La usurpadora
Hay presencias que llegan a suplir las ausencias
Viene a casa de mis padres después de casi cuatro meses de ausencia. Nos vimos con gusto, nos abrazamos y fuimos a la sala a seguir con la plática. Yo me senté en el sillón individual. Después de un momento Gertrudis, la perrita adoptada hace un año, dio un salto y se acomodó en el pequeño espacio entre mis piernas y el decansabrazos.
Me vio fijamente, con una mirada acusadora; sus ojos negros y profundos me incomodaron.
-¿Por qué me ve así? -pregunté-.
-Ese es su lugar- me respondió Madre.
Seguimos platicando. Para nadie es un secreto que el calor de Monclova es cosa seria, y eso, aunado al calor del cuerpo de la perrita, me provocó una incomodidad mayor.
Miré a Gertrudis: ella seguía con la misma actitud, su mirada retadora para exigirme de manera pasivo-agresiva que me quitara de su lugar.

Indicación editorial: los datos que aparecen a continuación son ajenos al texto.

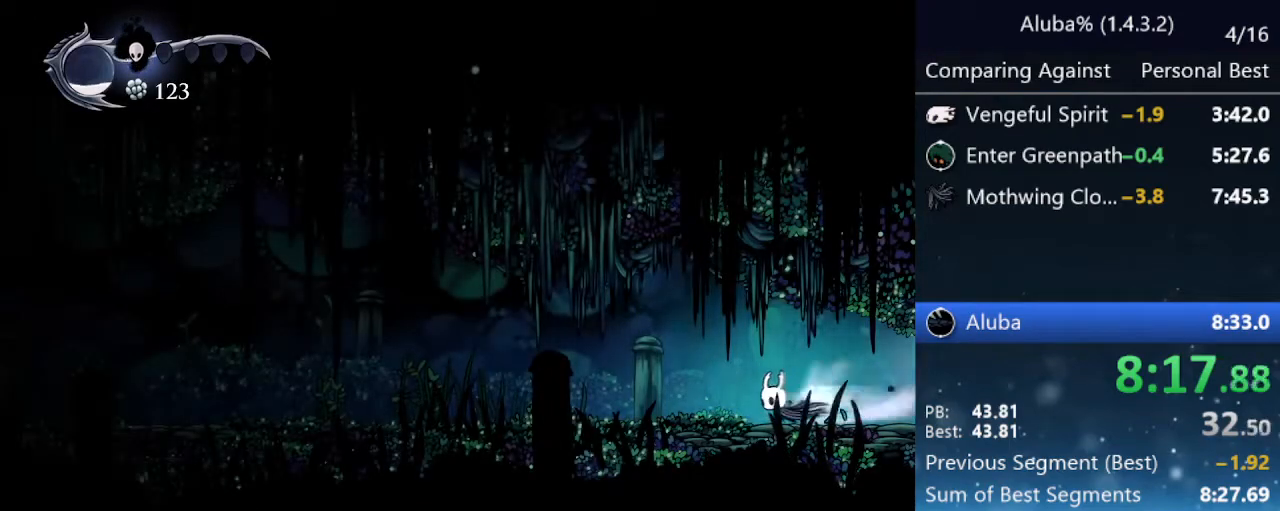
{"keys": ["left"], "events": [[50, "dash", "up"], [100, "dash", "down"], [183, "dash", "up"], [283, "dash", "down"], [333, "dash", "up"], [417, "dash", "down"], [467, "dash", "up"]]}
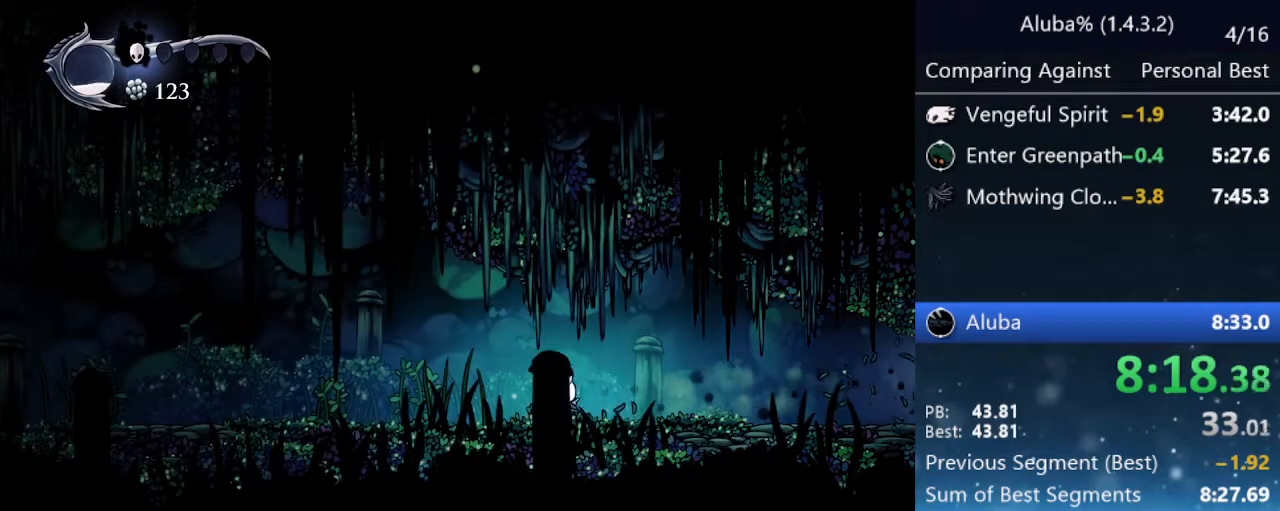
{"keys": ["left"], "events": [[67, "dash", "down"], [150, "dash", "up"], [200, "dash", "down"], [300, "dash", "up"]]}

Era una lucha de egos y mis padres no intercedieron por ninguno de los dos.
“¿Esperan que me quite de aquí y le ceda el lugar a la perrita?”, le quise preguntar a mis padres, pero no los iba a poner entre la espada y la pared a elegir entre el hijo ausente y la perrita que está todo el tiempo a su lado.
Respiré hondo, acepté mi dosis de humillación y me levanté. Gertrudis dio un par de vueltas sobre el cojín y se echó a dormir. Ni modo; esa perrita les ha dado la compañía que yo no le doy a mis padres. Bien merecido tiene ese sillón.